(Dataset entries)
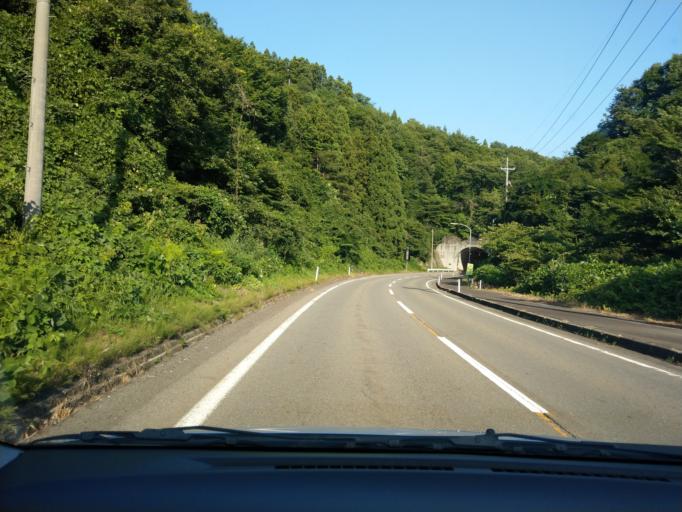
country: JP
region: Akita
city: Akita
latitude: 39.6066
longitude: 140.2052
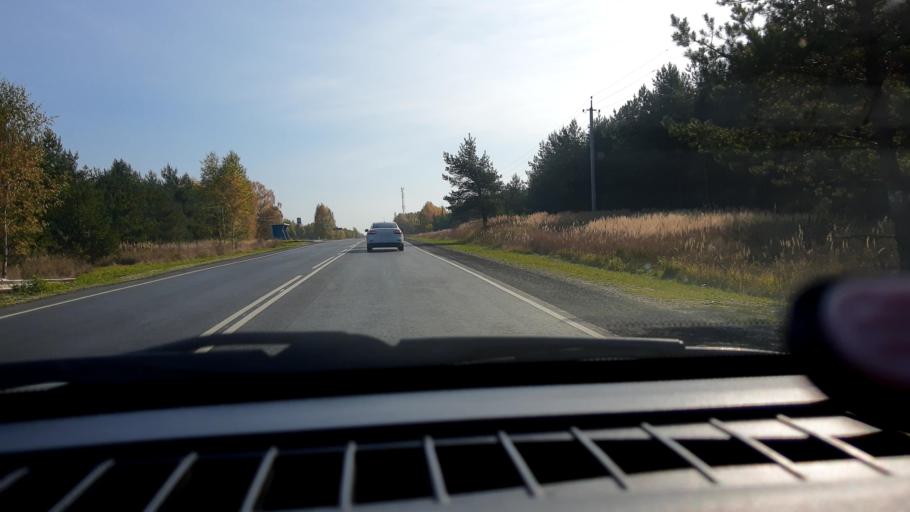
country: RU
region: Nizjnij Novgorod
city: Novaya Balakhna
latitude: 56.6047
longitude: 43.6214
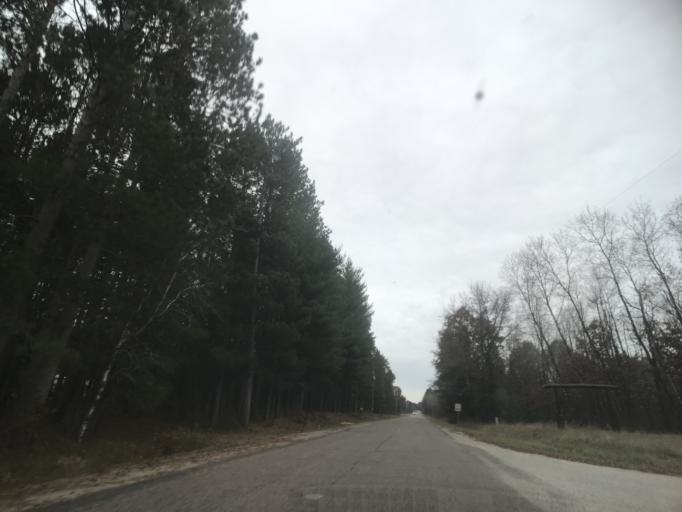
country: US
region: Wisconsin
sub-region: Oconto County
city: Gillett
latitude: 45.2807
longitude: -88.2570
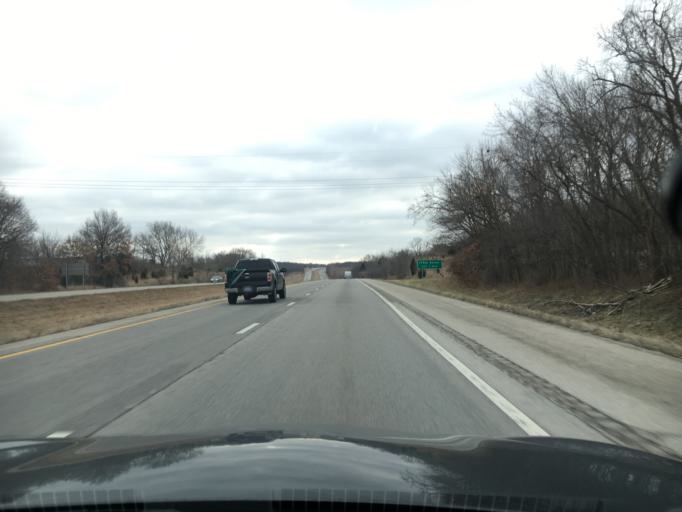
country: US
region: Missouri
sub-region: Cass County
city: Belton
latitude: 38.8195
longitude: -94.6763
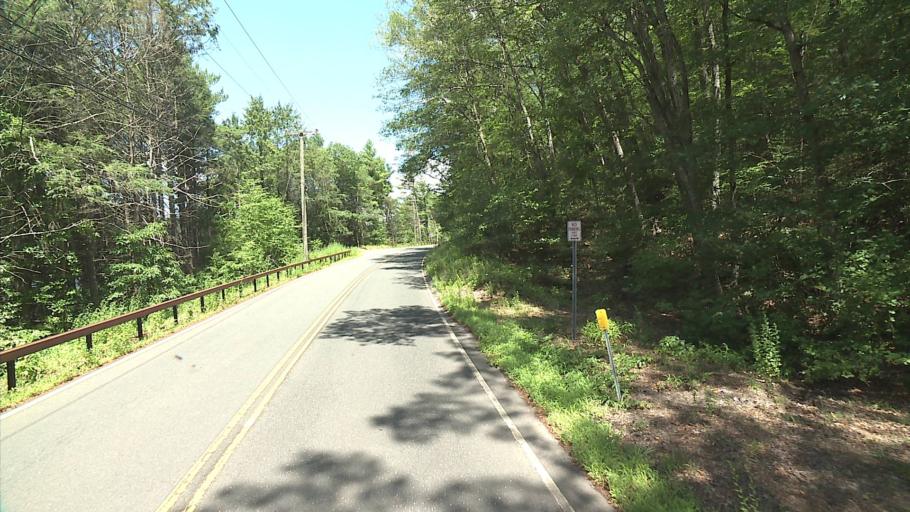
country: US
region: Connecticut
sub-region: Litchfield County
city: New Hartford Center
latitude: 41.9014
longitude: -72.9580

--

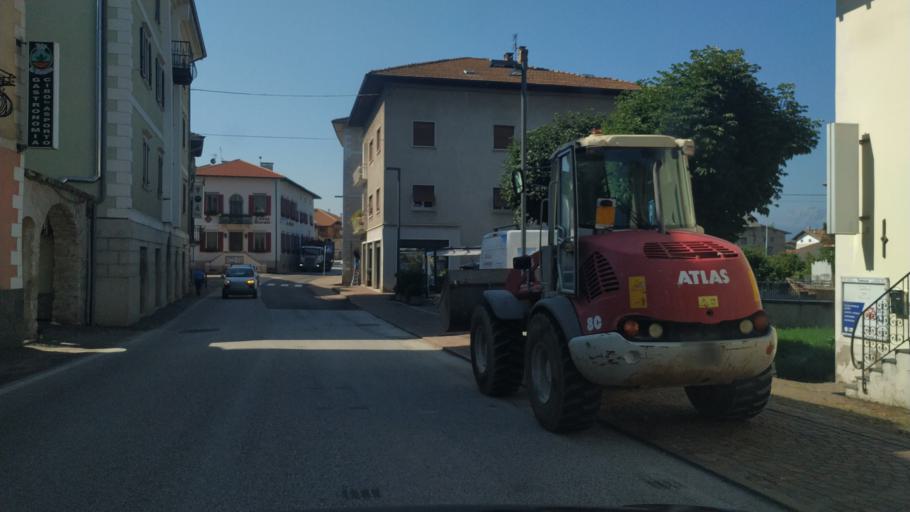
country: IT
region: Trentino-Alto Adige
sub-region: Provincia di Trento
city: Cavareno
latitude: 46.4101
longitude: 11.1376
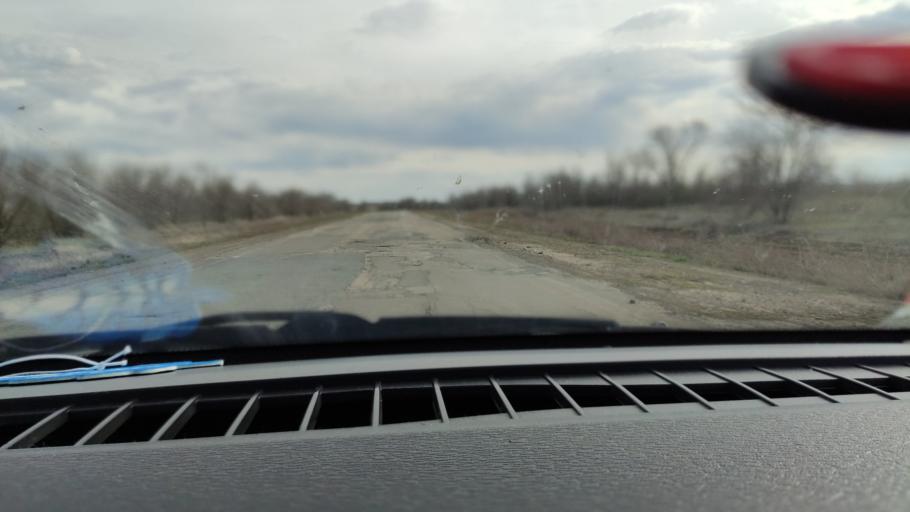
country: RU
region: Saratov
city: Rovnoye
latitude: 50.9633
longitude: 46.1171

*GOAL OF THE EXERCISE:*
Starting with the line containing "city: Cavareno" and going on through the line containing "longitude: 46.1171", rewrite the entries with "latitude" changed to "lat" and everything else left the same. Leave out the pictures.

*COMPLETE OUTPUT:*
city: Cavareno
lat: 46.4101
longitude: 11.1376
country: RU
region: Saratov
city: Rovnoye
lat: 50.9633
longitude: 46.1171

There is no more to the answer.